FIG. 2 is a graph showing a movement of a processing head by a synchronous Z-axis control method for a laser processing machine according to the present invention.

FIG. 3 is an example of a program in a conventional NC device.

FIG. 4 is a graph showing a basic movement state in the synchronous Z-axis control method for the laser beam machine according to the present invention.

FIG. 5 is a graph showing a state at the beginning of a Z-axis lowering operation.

FIG. 6 is a graph showing an operation when a start position is higher than an ascending point at the start of a program.

FIGS. 7A to 7C are graphs showing an operation in the case of a work shooter command;

FIG. 8 is a graph showing an operation in the case of a machine stop command.

FIG. 9 is a graph showing an operation when a fast-forward command is issued twice or more.

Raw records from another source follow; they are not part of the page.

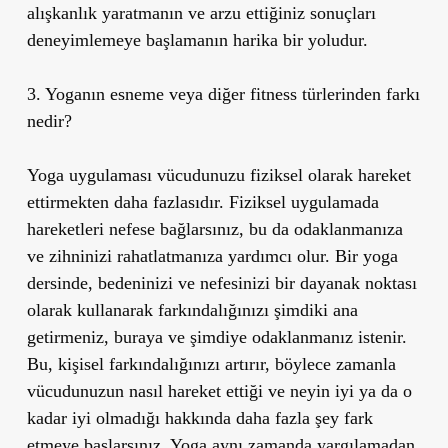
alışkanlık yaratmanın ve arzu ettiğiniz sonuçları
deneyimlemeye başlamanın harika bir yoludur.
3. Yoganın esneme veya diğer fitness türlerinden farkı
nedir?
Yoga uygulaması vücudunuzu fiziksel olarak hareket
ettirmekten daha fazlasıdır. Fiziksel uygulamada
hareketleri nefese bağlarsınız, bu da odaklanmanıza
ve zihninizi rahatlatmanıza yardımcı olur. Bir yoga
dersinde, bedeninizi ve nefesinizi bir dayanak noktası
olarak kullanarak farkındalığınızı şimdiki ana
getirmeniz, buraya ve şimdiye odaklanmanız istenir.
Bu, kişisel farkındalığınızı artırır, böylece zamanla
vücudunuzun nasıl hareket ettiği ve neyin iyi ya da o
kadar iyi olmadığı hakkında daha fazla şey fark
etmeye başlarsınız. Yoga aynı zamanda yargılamadan,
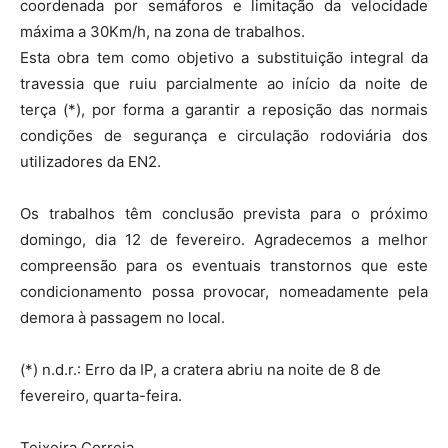
coordenada por semáforos e limitação da velocidade
máxima a 30Km/h, na zona de trabalhos.
Esta obra tem como objetivo a substituição integral da
travessia que ruiu parcialmente ao início da noite de
terça (*), por forma a garantir a reposição das normais
condições de segurança e circulação rodoviária dos
utilizadores da EN2.
Os trabalhos têm conclusão prevista para o próximo
domingo, dia 12 de fevereiro. Agradecemos a melhor
compreensão para os eventuais transtornos que este
condicionamento possa provocar, nomeadamente pela
demora à passagem no local.
(*) n.d.r.: Erro da IP, a cratera abriu na noite de 8 de
fevereiro, quarta-feira.
Teixeira Correia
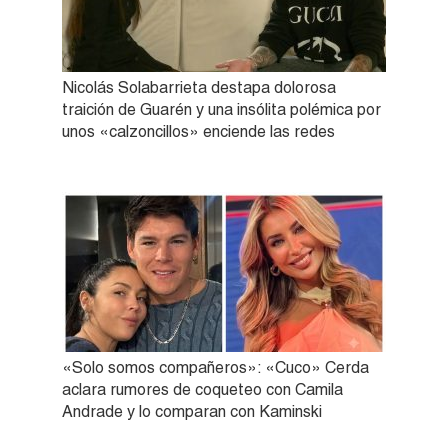
Nicolás Solabarrieta destapa dolorosa
traición de Guarén y una insólita polémica por
unos «calzoncillos» enciende las redes
«Solo somos compañeros»: «Cuco» Cerda
aclara rumores de coqueteo con Camila
Andrade y lo comparan con Kaminski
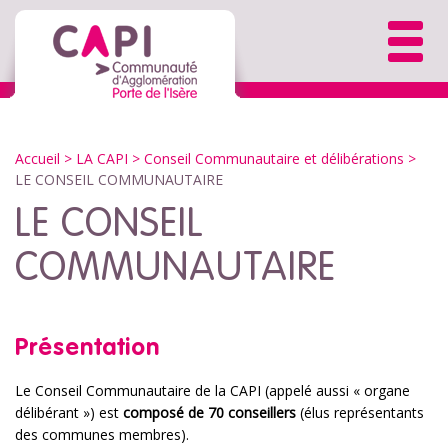
Accueil
> LA CAPI >
Conseil Communautaire et délibérations
>
LE CONSEIL COMMUNAUTAIRE
LE CONSEIL
COMMUNAUTAIRE
Présentation
Le Conseil Communautaire de la CAPI (appelé aussi « organe
délibérant ») est
compos
é de 70 conseillers
(élus représentants
des communes membres).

FIG. 10 is a graph showing movement of a processing head by conventional Z-axis control.

FIG. 11 is a graph showing movement of a processing head by conventional Z-axis control.

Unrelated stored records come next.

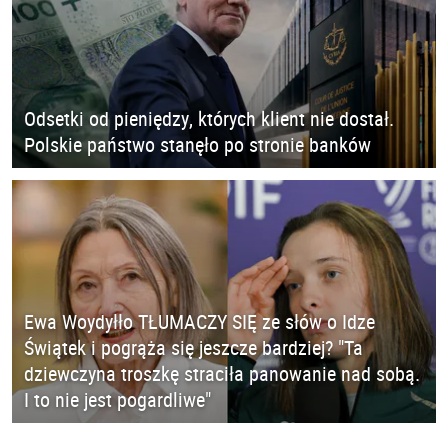
Odsetki od pieniędzy, których klient nie dostał.
Polskie państwo stanęło po stronie banków
Ewa Woydyłło TŁUMACZY SIĘ ze słów o Idze
Świątek i pogrąża się jeszcze bardziej? "Ta
dziewczyna troszkę straciła panowanie nad sobą.
I to nie jest pogardliwe"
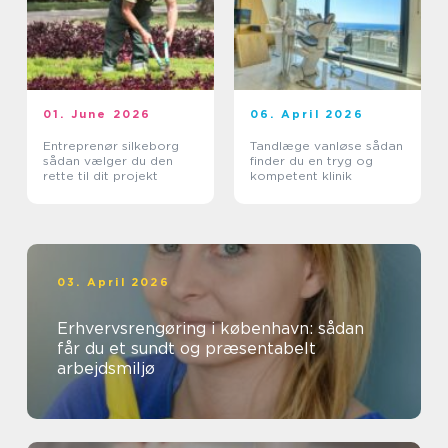
01. June 2026
06. April 2026
Entreprenør silkeborg
Tandlæge vanløse sådan
sådan vælger du den
finder du en tryg og
rette til dit projekt
kompetent klinik
03. April 2026
Erhvervsrengøring i københavn: sådan
får du et sundt og præsentabelt
arbejdsmiljø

FIG. 12 is a graph showing movement of a processing head by conventional Z-axis control.

FIG. 13 is an explanatory view showing a conventional state of collision between a processing head and a product or the like.

[Explanation of symbols]

 3 Processing head 9 NC device 11 PMC

Claims (2)

[Claims] 1. A synchronous Z of a laser processing machine for performing laser processing on a work by moving a processing head with respect to the work in an X-axis and / or a Y-axis direction and a Z-axis direction by an NC device.
In the axis control method, an X-axis and / or a Y-axis direction movement is commanded by a program of the NC device, and when the movement command from the NC device is a fast-forward movement command, a fast-forward movement start signal is received and the laser beam is simultaneously transmitted. An ascending command in the Z-axis direction is issued by the PMC provided in the processing machine.
A synchronous Z-axis control method for a laser beam machine, wherein a lowering instruction in the Z-axis direction is issued. 2. A synchronous Z of a laser processing machine for performing laser processing on a work by moving a processing head with respect to the work in an X-axis and / or Y-axis direction and a Z-axis direction by an NC device.
An axis control device, wherein when the NC device issues a fast-forward movement start command in the X-axis and / or Y-axis directions, a Z-axis direction ascending command is issued. A synchronous Z-axis control device for a laser beam machine, comprising a PMC for issuing a direction descending command.